Total runtime: 808.472 ms
explain analyze
select a_name, b_name, c_name, d_name
from your_data
Total runtime: 132.098 ms
The query using id numbers takes a lot longer to execute. I used a WHERE clause on all four columns, which returns a single row.
explain analyze
select a.a_name, b.b_name, c.c_name, d.d_name
from your_data_id
inner join a on (a.a_id = your_data_id.a_id and a.a_name = 'a one')
inner join b on (b.b_id = your_data_id.b_id and b.b_name = 'b one')
inner join c on (c.c_id = your_data_id.c_id and c.c_name = 'c one')

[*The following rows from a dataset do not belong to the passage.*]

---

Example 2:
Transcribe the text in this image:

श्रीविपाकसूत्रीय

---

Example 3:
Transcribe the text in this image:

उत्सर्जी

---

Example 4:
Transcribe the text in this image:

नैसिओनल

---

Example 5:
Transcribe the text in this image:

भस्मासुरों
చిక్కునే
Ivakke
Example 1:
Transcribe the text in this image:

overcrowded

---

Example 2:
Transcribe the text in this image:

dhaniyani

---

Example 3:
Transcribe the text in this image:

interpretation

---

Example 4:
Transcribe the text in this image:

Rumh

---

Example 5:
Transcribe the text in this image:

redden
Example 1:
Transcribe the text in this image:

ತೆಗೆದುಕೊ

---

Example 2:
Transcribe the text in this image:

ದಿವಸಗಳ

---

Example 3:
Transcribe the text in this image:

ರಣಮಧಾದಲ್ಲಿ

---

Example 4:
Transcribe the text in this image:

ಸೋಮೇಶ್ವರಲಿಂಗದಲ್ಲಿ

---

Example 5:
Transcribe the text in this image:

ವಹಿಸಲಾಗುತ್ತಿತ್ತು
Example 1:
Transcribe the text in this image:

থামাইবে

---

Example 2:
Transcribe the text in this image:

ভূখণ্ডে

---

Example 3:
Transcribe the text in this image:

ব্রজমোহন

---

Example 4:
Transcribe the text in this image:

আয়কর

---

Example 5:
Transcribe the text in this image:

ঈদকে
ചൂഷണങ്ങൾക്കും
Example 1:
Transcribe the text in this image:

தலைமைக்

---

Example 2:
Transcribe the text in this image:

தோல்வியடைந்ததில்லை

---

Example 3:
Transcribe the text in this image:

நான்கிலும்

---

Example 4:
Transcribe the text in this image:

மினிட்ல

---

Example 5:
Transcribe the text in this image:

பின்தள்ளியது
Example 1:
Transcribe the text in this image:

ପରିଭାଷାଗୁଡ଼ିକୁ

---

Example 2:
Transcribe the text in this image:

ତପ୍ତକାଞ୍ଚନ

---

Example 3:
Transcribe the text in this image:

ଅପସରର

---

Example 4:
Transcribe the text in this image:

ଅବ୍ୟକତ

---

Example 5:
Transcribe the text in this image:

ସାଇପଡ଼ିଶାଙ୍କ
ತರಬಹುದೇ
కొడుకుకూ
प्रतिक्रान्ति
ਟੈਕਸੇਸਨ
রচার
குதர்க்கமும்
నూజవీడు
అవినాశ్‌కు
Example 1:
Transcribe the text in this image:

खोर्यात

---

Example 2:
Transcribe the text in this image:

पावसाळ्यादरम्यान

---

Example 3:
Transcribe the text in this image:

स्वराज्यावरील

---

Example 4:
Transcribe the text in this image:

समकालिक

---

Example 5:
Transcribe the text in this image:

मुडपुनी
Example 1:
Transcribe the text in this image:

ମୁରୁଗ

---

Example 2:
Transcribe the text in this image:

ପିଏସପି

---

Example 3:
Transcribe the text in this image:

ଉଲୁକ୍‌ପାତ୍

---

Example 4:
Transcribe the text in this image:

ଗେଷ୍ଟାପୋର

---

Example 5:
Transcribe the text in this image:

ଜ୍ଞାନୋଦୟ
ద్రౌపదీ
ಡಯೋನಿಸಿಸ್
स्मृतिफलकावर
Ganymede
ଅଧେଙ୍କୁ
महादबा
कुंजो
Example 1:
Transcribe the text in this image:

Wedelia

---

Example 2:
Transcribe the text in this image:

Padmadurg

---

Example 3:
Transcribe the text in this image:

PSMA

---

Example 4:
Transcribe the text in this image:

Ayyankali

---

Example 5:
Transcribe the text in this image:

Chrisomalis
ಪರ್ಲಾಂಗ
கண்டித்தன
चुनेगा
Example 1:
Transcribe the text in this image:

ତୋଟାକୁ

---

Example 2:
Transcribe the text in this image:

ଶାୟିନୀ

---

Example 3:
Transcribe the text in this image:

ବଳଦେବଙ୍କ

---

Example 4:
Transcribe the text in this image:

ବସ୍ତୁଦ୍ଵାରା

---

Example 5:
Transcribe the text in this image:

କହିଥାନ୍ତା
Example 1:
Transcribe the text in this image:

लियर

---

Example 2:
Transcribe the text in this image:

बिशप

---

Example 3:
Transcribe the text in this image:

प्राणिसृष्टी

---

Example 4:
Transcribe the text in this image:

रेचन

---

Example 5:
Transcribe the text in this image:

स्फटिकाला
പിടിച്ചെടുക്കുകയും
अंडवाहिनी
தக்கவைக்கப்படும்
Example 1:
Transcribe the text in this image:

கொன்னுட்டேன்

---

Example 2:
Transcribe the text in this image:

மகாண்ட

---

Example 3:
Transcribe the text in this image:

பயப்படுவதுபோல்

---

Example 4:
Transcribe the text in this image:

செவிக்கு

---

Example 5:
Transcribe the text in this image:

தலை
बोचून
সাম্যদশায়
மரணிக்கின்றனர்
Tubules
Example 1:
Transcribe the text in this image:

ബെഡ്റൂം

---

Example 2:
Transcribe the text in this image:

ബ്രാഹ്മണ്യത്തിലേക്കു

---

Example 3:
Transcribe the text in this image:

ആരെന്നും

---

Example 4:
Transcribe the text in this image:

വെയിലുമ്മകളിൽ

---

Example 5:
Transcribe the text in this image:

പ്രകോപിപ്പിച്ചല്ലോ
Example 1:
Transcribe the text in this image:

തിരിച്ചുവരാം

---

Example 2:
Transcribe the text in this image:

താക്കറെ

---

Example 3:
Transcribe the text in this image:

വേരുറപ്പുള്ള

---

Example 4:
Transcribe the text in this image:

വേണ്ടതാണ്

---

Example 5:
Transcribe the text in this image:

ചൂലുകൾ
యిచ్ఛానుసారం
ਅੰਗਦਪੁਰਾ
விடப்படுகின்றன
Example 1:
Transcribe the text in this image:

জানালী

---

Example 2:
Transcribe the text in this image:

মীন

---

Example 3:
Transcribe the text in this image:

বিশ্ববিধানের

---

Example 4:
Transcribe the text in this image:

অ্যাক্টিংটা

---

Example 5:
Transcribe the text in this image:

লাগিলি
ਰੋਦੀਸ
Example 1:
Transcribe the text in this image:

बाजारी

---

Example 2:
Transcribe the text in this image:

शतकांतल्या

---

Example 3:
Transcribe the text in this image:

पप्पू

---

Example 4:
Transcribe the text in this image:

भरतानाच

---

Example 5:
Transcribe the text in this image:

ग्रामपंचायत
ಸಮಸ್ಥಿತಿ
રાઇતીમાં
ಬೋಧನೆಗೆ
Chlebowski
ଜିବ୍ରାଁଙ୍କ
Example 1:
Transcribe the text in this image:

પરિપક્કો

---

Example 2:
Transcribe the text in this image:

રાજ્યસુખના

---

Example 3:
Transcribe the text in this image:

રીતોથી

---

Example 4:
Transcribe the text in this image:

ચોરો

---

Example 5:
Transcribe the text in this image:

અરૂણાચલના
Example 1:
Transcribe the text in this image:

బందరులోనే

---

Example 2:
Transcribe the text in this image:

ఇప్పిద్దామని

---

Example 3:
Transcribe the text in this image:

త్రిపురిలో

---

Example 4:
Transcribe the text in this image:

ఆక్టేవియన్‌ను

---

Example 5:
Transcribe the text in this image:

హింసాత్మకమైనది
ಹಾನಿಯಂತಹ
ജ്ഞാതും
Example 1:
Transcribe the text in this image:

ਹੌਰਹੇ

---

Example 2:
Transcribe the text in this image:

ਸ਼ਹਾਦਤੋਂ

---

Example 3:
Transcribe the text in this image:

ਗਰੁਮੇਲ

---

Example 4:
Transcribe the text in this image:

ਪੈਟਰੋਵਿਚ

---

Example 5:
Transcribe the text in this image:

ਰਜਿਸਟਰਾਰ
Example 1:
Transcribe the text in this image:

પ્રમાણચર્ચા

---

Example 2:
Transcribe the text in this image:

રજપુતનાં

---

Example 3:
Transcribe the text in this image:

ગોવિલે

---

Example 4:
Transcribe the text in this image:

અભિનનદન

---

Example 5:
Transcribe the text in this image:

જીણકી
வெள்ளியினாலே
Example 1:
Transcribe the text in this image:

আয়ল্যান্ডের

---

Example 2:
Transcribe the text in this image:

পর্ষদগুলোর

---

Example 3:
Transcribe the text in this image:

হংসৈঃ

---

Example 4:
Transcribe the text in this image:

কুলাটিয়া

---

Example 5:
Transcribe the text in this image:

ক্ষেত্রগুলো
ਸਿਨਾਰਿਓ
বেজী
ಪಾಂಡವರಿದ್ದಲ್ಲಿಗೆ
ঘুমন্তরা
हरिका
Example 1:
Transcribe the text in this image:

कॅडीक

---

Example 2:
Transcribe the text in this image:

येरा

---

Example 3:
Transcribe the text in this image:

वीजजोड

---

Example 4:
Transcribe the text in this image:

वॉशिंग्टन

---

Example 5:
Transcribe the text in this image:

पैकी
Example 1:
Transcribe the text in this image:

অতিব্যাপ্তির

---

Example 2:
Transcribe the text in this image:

inner join d on (d.d_id = your_data_id.d_id and d.d_name = 'd one)
...
Total runtime: 14.671 ms
explain analyze
select a_name, b_name, c_name, d_name
from your_data
where a_name = 'a one' and b_name = 'b one' and c_name = 'c one' and d_name = 'd one';
...
Total runtime: 0.133 ms
The tables using id numbers took about 100 times longer to query.
Tests used PostgreSQL 9.something.
My advice: Try before you buy. I mean, test before you invest. Try rewriting your data table to use natural keys. Think carefully about ON UPDATE CASCADE and ON DELETE CASCADE. Test performance with representative sample data. Edit your original question and let us know what you found.